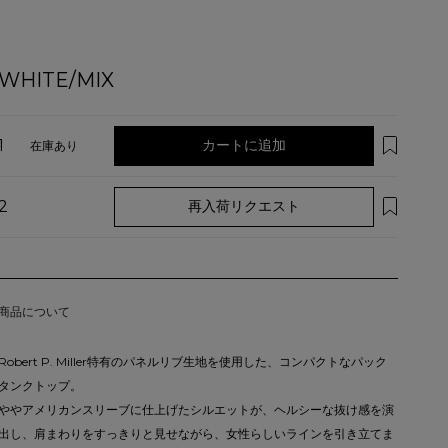
WHITE/MIX
1
カートに追加
在庫あり
2
再入荷リクエスト
商品について
Robert P. Miller特有のパネルリブ生地を使用した、コンパクトなパック
タンクトップ。
ややアメリカンスリーブに仕上げたシルエットが、ヘルシーな抜け感を演
出し、肩まわりをすっきりと見せながら、女性らしいラインを引き立てま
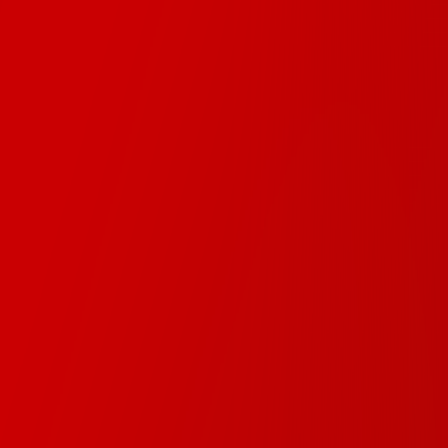
?
edia?
?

### Directive
Transcribe nothing but the lines from the one containing "ややアメリカンスリーブに仕上げたシルエットが、ヘルシーな抜け感を演" through the final line of the records, exactly as written and without pictures.

### Result for this task
ややアメリカンスリーブに仕上げたシルエットが、ヘルシーな抜け感を演
出し、肩まわりをすっきりと見せながら、女性らしいラインを引き立てま
?
edia?
?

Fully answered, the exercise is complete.